2.2.1 Extending the time for serving witness statements
If no extension is agreed and witness statements are served late, an application would need to be
made for relief from sanctions (CPR 3.9). In other words, an application for relief from the sanction that the witness may not be called to give evidence (CPR 32.10). The rules contain circumstances the court is required to take into account when deciding whether to include the witness evidence
2.3 Presentation of evidence
The court retains discretion on the presentation of evidence at trial.
Rather than the witness statement standing as the only evidence in chief, a witness giving oral evidence at trial may, with the permission of the court, amplify the witness statement or give evidence in relation to new matters which have arisen since the witness statement was served (CPR 32.5(3)). However, the court is unlikely to permit the amplification of evidence that is
essentially a late, unjustified change of tack or, for example, to remedy deficiencies as this would create injustice to the other party contrary to the overriding objective (CPR 1.1).
2.3 Presentation of evidence
The court may limit cross-examination (CPR 32.1(3)).
A witness statement may only be used for the proceedings in which it is served unless the witness or the court has given permission for some other use or it has been put in evidence at a hearing held in public (CPR 32.12).
2.4 Witness statements for interim applications
In practice, the vast majority of interim applications (for example, requesting an extension of time for filing a defence) must be supported by written evidence setting out the facts that justify the application (for example, that further time is needed to gather important information to draft the defence). In many cases, a respondent will wish to rely on written evidence to oppose the
application. Unless the written evidence is contained within a statement of case or an application
notice verified by a statement of truth, it will often be in a witness statement and address the issues in the interim application only.
2.4 Witness statements for interim applications
The general rule is that any fact which needs to be proved by the evidence of witnesses other than for trial is to be proved by their evidence in writing (CPR 32.2(1)(b)) – so the witness does not generally ‘give evidence’ in person at the interim hearing and is not cross-examined, the court relies solely on the witness statement. This is fundamentally different to the general rule that
applies to trial. However, any party may apply for permission to cross-examine the person giving the evidence (CPR 32.7), although this is very unusual.

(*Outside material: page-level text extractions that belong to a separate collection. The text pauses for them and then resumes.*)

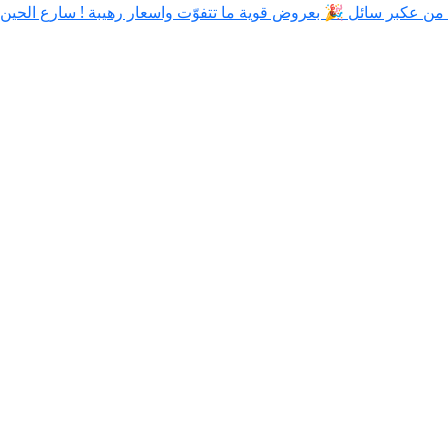
ة من عكبر سائل 🎉 بعروض قوية ما تتفوّت واسعار رهيبة ! سارع الحين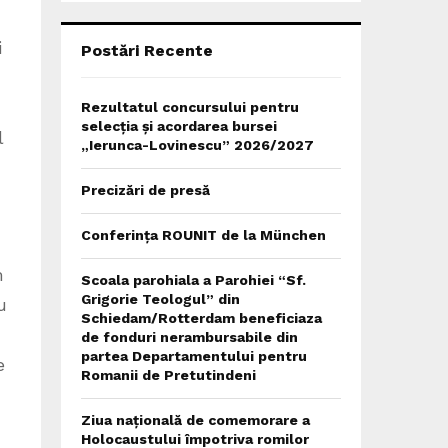
C
H
i
Postări Recente
Rezultatul concursului pentru
selecția și acordarea bursei
l
„Ierunca-Lovinescu” 2026/2027
Precizări de presă
Conferința ROUNIT de la München
m
Scoala parohiala a Parohiei “Sf.
Grigorie Teologul” din
u
Schiedam/Rotterdam beneficiaza
de fonduri nerambursabile din
partea Departamentului pentru
e
Romanii de Pretutindeni
Ziua națională de comemorare a
Holocaustului împotriva romilor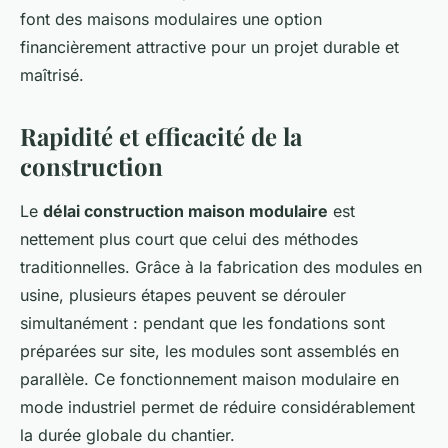
font des maisons modulaires une option
financièrement attractive pour un projet durable et
maîtrisé.
Rapidité et efficacité de la
construction
Le
délai construction maison modulaire
est
nettement plus court que celui des méthodes
traditionnelles. Grâce à la fabrication des modules en
usine, plusieurs étapes peuvent se dérouler
simultanément : pendant que les fondations sont
préparées sur site, les modules sont assemblés en
parallèle. Ce fonctionnement maison modulaire en
mode industriel permet de réduire considérablement
la durée globale du chantier.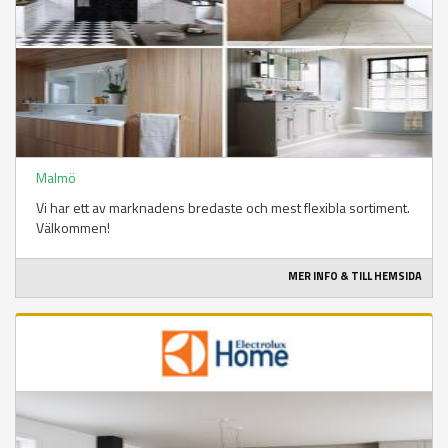
Malmö
Vi har ett av marknadens bredaste och mest flexibla sortiment.
Välkommen!
MER INFO & TILL HEMSIDA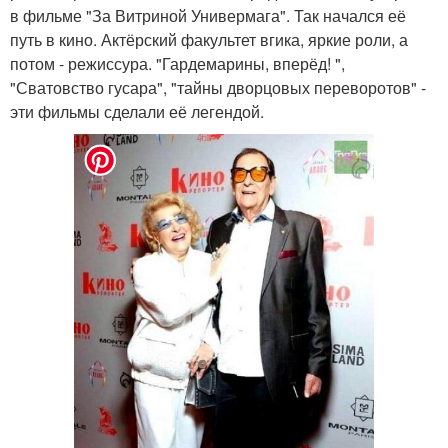
в фильме "За Витриной Универмага". Так начался её
путь в кино. Актёрский факультет вгика, яркие роли, а
потом - режиссура. "Гардемарины, вперёд! ",
"Сватовство гусара", "тайны дворцовых переворотов" -
эти фильмы сделали её легендой.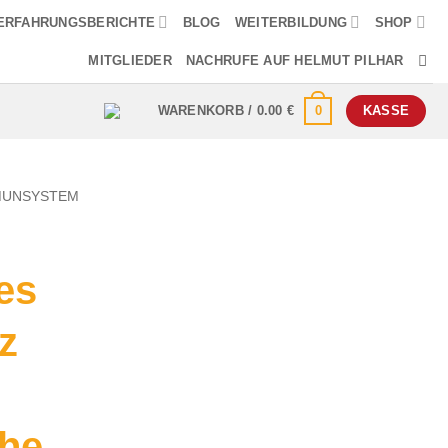
ERFAHRUNGSBERICHTE
BLOG
WEITERBILDUNG
SHOP
MITGLIEDER
NACHRUFE AUF HELMUT PILHAR
0
WARENKORB /
0.00
€
KASSE
MMUNSYSTEM
es
z
he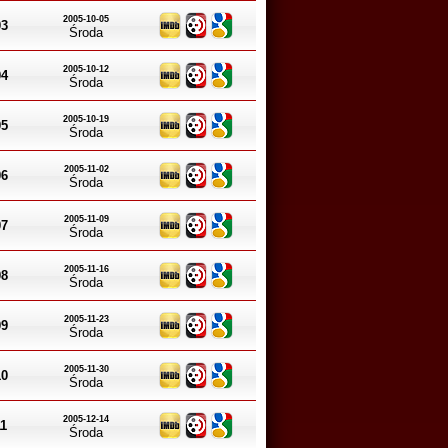
2005-10-05
03
Środa
2005-10-12
04
Środa
2005-10-19
05
Środa
2005-11-02
06
Środa
2005-11-09
07
Środa
2005-11-16
08
Środa
2005-11-23
09
Środa
2005-11-30
10
Środa
2005-12-14
11
Środa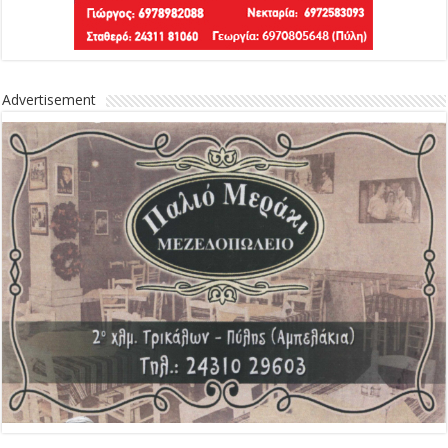
Advertisement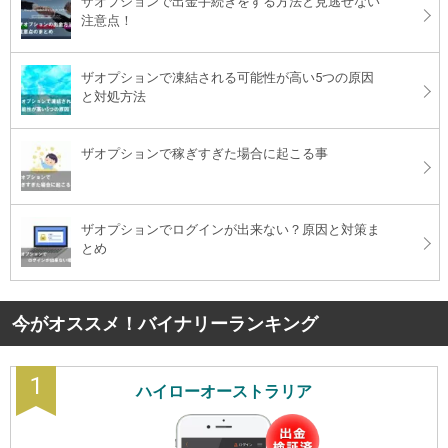
ザオプションで出金手続きをする方法と見逃せない
注意点！
ザオプションで凍結される可能性が高い5つの原因
と対処方法
ザオプションで稼ぎすぎた場合に起こる事
ザオプションでログインが出来ない？原因と対策ま
とめ
今がオススメ！バイナリーランキング
1
ハイローオーストラリア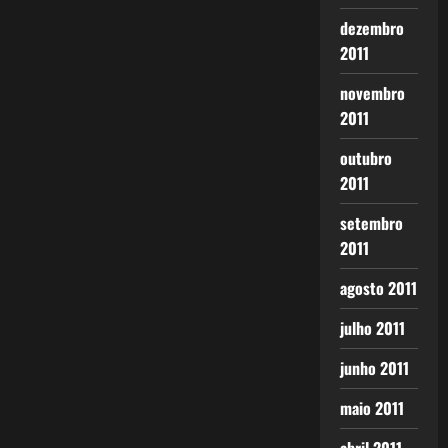
dezembro
2011
novembro
2011
outubro
2011
setembro
2011
agosto 2011
julho 2011
junho 2011
maio 2011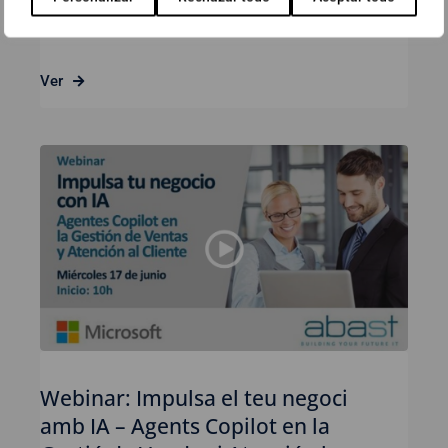
23 de juny de 2026
Ver
Webinar: Impulsa el teu negoci
amb IA – Agents Copilot en la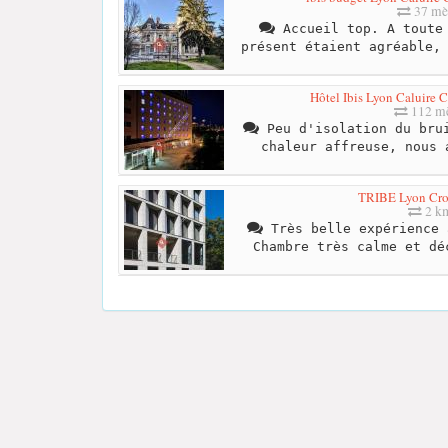
37 mè
Accueil top. A toute 
présent étaient agréable,
Hôtel Ibis Lyon Caluire Ci
112 mè
Peu d'isolation du brui
chaleur affreuse, nous 
TRIBE Lyon Cro
2 k
Très belle expérience 
Chambre très calme et dé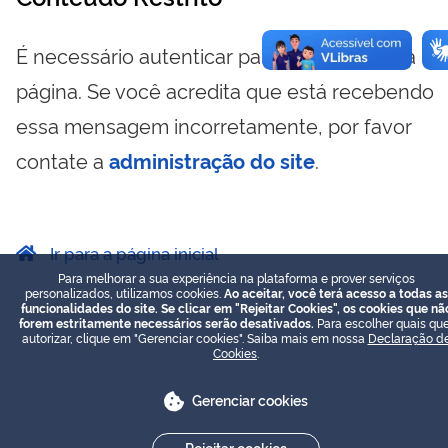
É necessário autenticar para visualizar essa
página. Se você acredita que está recebendo
essa mensagem incorretamente, por favor
contate a
administração do site
.
Ir para a página inicial
Para melhorar a sua experiência na plataforma e prover serviços
personalizados, utilizamos cookies.
Ao aceitar, você terá acesso a todas as
funcionalidades do site. Se clicar em "Rejeitar Cookies", os cookies que nã
forem estritamente necessários serão desativados.
Para escolher quais que
autorizar, clique em "Gerenciar cookies". Saiba mais em nossa
Declaração d
Cookies
.
Gerenciar cookies
Rejeitar cookies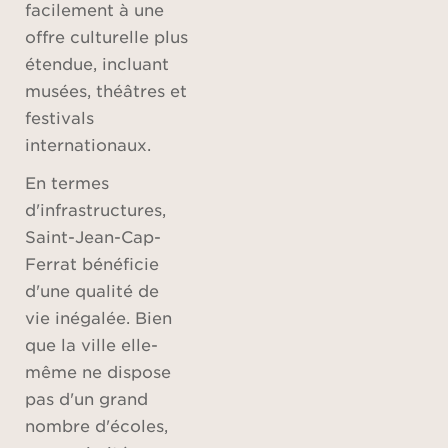
facilement à une
offre culturelle plus
étendue, incluant
musées, théâtres et
festivals
internationaux.
En termes
d'infrastructures,
Saint-Jean-Cap-
Ferrat bénéficie
d'une qualité de
vie inégalée. Bien
que la ville elle-
même ne dispose
pas d'un grand
nombre d'écoles,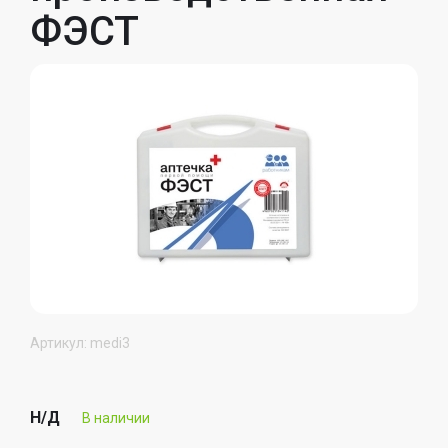
ФЭСТ
Артикул: medi3
Н/Д
В наличии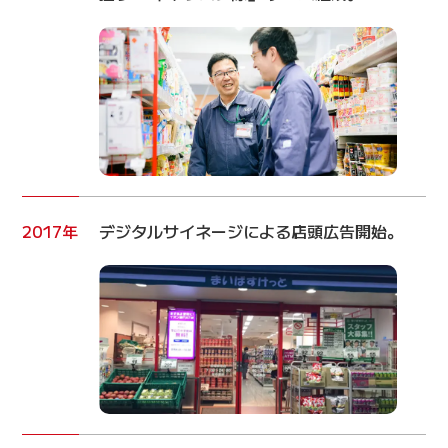
2017年
デジタルサイネージによる店頭広告開始。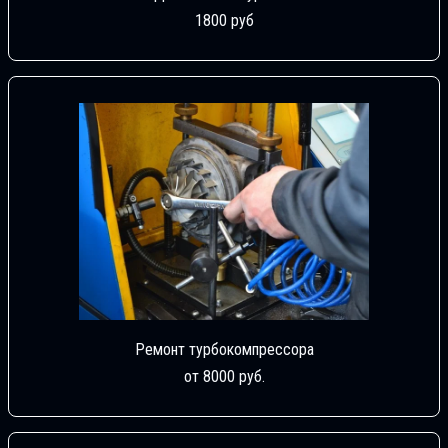
1800 руб
Ремонт турбокомпрессора
от 8000 руб.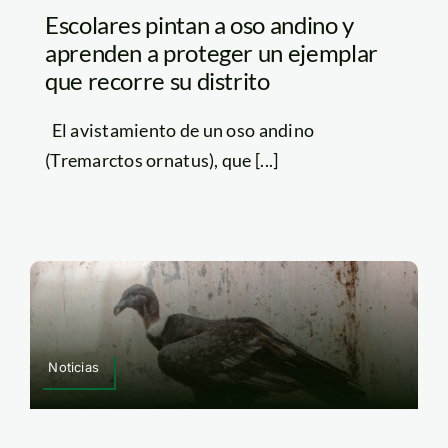
Escolares pintan a oso andino y
aprenden a proteger un ejemplar
que recorre su distrito
El avistamiento de un oso andino
(Tremarctos ornatus), que [...]
Noticias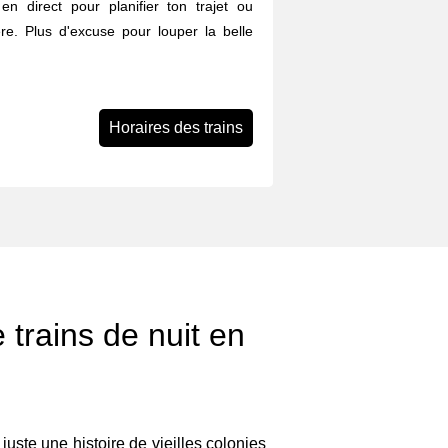
 en direct pour planifier ton trajet ou
re. Plus d'excuse pour louper la belle
Horaires des trains
 trains de nuit en
s juste une histoire de vieilles colonies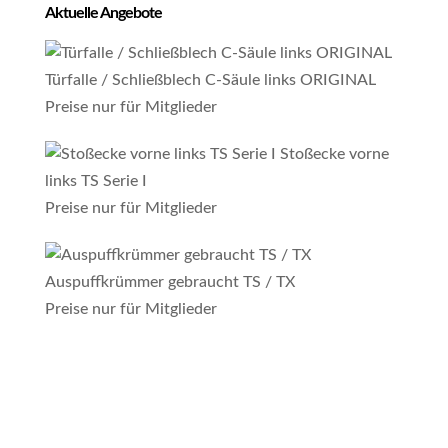
Aktuelle Angebote
Türfalle / Schließblech C-Säule links ORIGINAL
Preise nur für Mitglieder
Stoßecke vorne
links TS Serie I
Preise nur für Mitglieder
Auspuffkrümmer gebraucht TS / TX
Preise nur für Mitglieder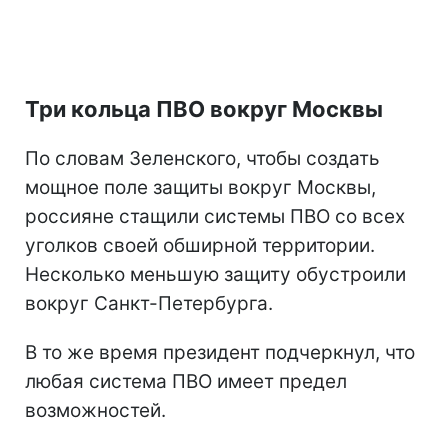
Три кольца ПВО вокруг Москвы
По словам Зеленского, чтобы создать
мощное поле защиты вокруг Москвы,
россияне стащили системы ПВО со всех
уголков своей обширной территории.
Несколько меньшую защиту обустроили
вокруг Санкт-Петербурга.
В то же время президент подчеркнул, что
любая система ПВО имеет предел
возможностей.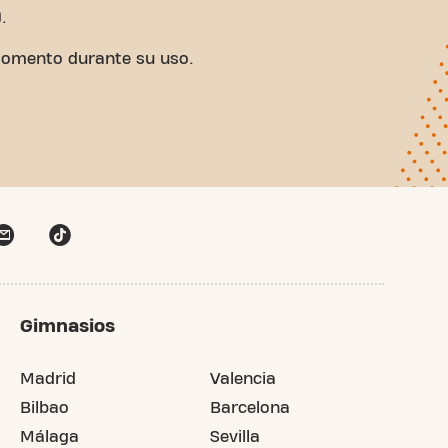
.
 momento durante su uso.
Gimnasios
Madrid
Valencia
Bilbao
Barcelona
Málaga
Sevilla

2.5 Content of witness statements
A witness statement should cover every fact that needs to be proved by the witness’ evidence. A witness statement must be in the witness’ own words although it will usually be drafted by a lawyer. The lawyer ‘proofs’ the witness by interview, produces a draft statement and then allows the witness to amend it as appropriate.
2.5 Content of witness statements
One way of deciding on relevant content is to ask:
(a) What is the argument?
(b) What is the legal basis for the argument?
(c) What are the facts that this witness can speak about that support the legal argument? These are what should be set out in the witness evidence.
2.5.1 Opinion evidence
The general rule is that the opinions of witnesses are not admissible. Witnesses are normally confined to stating the facts. The reasoning behind this rule is that it is the role of the court to form any opinions which need to be formed, and there is a risk that the court may be unduly influenced by the opinion of a witness who may not be as impartial as the court. The court must draw its own inferences from the facts stated.